▶ _閱讀文本_
奈米粒子與支撐性脂質雙層膜的交互作用

Abstract

奈米科技是近年來非常重要的發展，由於其高表面體積比和量子的效應，在食品保健、再生能源和電子產品等的應用相當廣泛。然而根據最新的研究指出，奈米粒子其實是可能具有細胞毒性的，不管是由皮膚接觸或者呼吸道和消化系統進入到人體內時，因為其顆粒微小（0.1-100 nm），所以能夠以很快的速度擴散至全身，在與體內的細胞接觸後會造成細胞扭曲、破裂甚至死亡，因此奈米粒子與細胞膜作用的研究非常重要。 本研究中，我們利用耗散粒子動力學法模擬奈米粒子對支撐性脂質雙層膜的影響。支撐性脂質雙層膜(Supported lipid bilayers)是由脂質雙層膜吸附在一親水的基材上，相對於漂浮的膜，其擁有較高的穩定性，因此常應用於模擬真實細胞膜的模組。我們發現脂質分子吸附於奈米粒子上的程度隨著溫度會有所變化，隨溫度上升吸附的脂質也越多，且分別在前相轉移溫度(Pre-transition temperature)和相轉移溫度(Main transition temperature)有著峰值，之後則呈現下降至某一定值。奈米粒子的疏水度需要大於某一臨界值才會對支撐性脂質雙層膜造成影響，此臨界值是溫度的函數。在超過此臨界值後，其對膜的作用則不隨疏水度而改變。加入的奈米粒子粒徑越小和數量越少，則其單位表面積上所吸附的脂質分子密度越高；相較之下，一般溫度下大粒徑和大量的奈米粒子的吸附密度較低，但是在高溫時，有機會造成脂質雙層膜的破洞，從而能得到更高的吸附密度。最後我們利用Johnson- Mehl – Avrami - Kolmogorov（JMAK）方程式來分析各種條件下脂質雙層膜的破洞面積變化速率，發現其反應的機制與一維的異相結晶結果一致，並且不會隨著奈米粒子粒徑大小、親疏水性和濃度而改變。 本研究成果能在未來作為生醫材料進入人體時，減低對人體造成的負擔；也可以在應用做殺菌劑或抗癌藥物時，充分預測反應最適溫度、反應速度等等因素，達到節省成本及時間的效果。

▶ _資料_
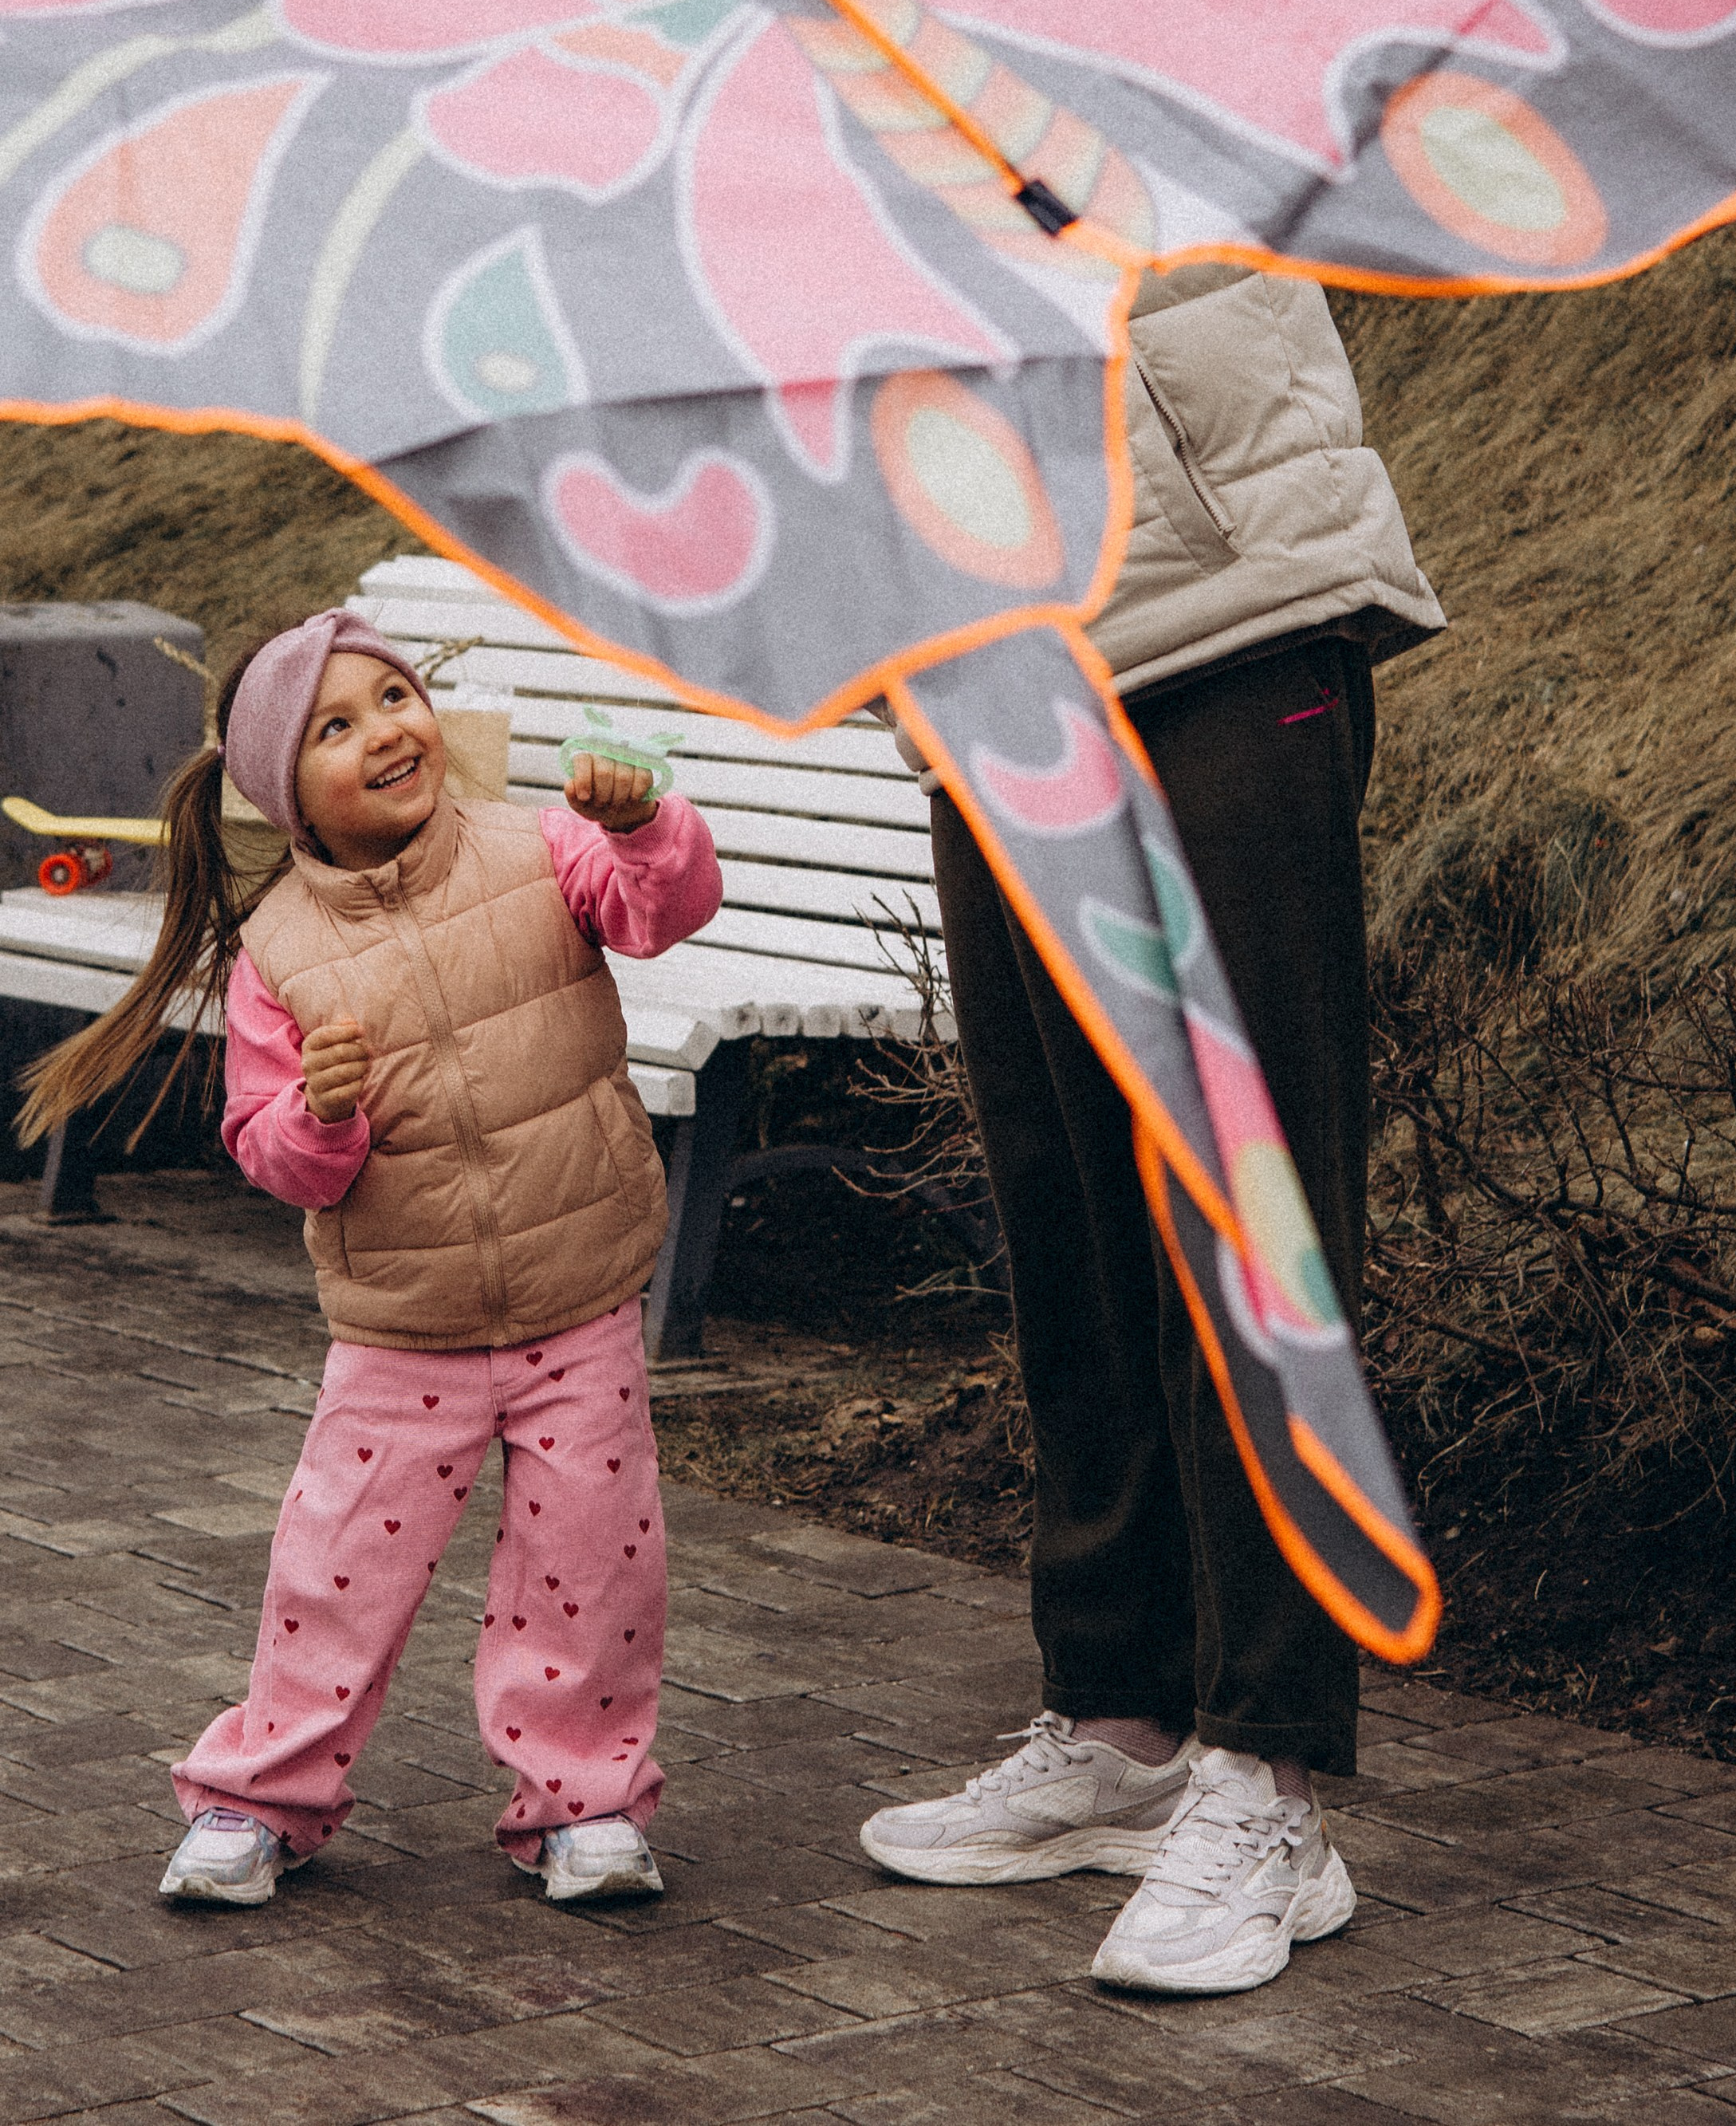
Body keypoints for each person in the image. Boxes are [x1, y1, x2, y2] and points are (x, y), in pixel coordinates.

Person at [860, 262, 1444, 1995]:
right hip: (989, 649)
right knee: (1066, 1214)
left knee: (1249, 1213)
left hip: (1226, 603)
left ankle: (1274, 1772)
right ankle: (1118, 1726)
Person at [21, 607, 721, 1909]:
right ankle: (260, 1795)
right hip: (404, 1329)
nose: (386, 729)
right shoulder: (281, 949)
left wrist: (642, 823)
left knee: (593, 1564)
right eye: (338, 726)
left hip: (581, 1299)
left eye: (394, 695)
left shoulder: (540, 844)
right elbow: (266, 1150)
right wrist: (320, 1114)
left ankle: (587, 1801)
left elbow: (659, 910)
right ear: (291, 790)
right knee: (335, 1573)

▶ _指定任務_
請一字不改地回傳上方那篇談奈米粒子與支撐性脂質雙層膜交互作用的文本全文。

▶ _作答區_
奈米粒子與支撐性脂質雙層膜的交互作用

Abstract

奈米科技是近年來非常重要的發展，由於其高表面體積比和量子的效應，在食品保健、再生能源和電子產品等的應用相當廣泛。然而根據最新的研究指出，奈米粒子其實是可能具有細胞毒性的，不管是由皮膚接觸或者呼吸道和消化系統進入到人體內時，因為其顆粒微小（0.1-100 nm），所以能夠以很快的速度擴散至全身，在與體內的細胞接觸後會造成細胞扭曲、破裂甚至死亡，因此奈米粒子與細胞膜作用的研究非常重要。 本研究中，我們利用耗散粒子動力學法模擬奈米粒子對支撐性脂質雙層膜的影響。支撐性脂質雙層膜(Supported lipid bilayers)是由脂質雙層膜吸附在一親水的基材上，相對於漂浮的膜，其擁有較高的穩定性，因此常應用於模擬真實細胞膜的模組。我們發現脂質分子吸附於奈米粒子上的程度隨著溫度會有所變化，隨溫度上升吸附的脂質也越多，且分別在前相轉移溫度(Pre-transition temperature)和相轉移溫度(Main transition temperature)有著峰值，之後則呈現下降至某一定值。奈米粒子的疏水度需要大於某一臨界值才會對支撐性脂質雙層膜造成影響，此臨界值是溫度的函數。在超過此臨界值後，其對膜的作用則不隨疏水度而改變。加入的奈米粒子粒徑越小和數量越少，則其單位表面積上所吸附的脂質分子密度越高；相較之下，一般溫度下大粒徑和大量的奈米粒子的吸附密度較低，但是在高溫時，有機會造成脂質雙層膜的破洞，從而能得到更高的吸附密度。最後我們利用Johnson- Mehl – Avrami - Kolmogorov（JMAK）方程式來分析各種條件下脂質雙層膜的破洞面積變化速率，發現其反應的機制與一維的異相結晶結果一致，並且不會隨著奈米粒子粒徑大小、親疏水性和濃度而改變。 本研究成果能在未來作為生醫材料進入人體時，減低對人體造成的負擔；也可以在應用做殺菌劑或抗癌藥物時，充分預測反應最適溫度、反應速度等等因素，達到節省成本及時間的效果。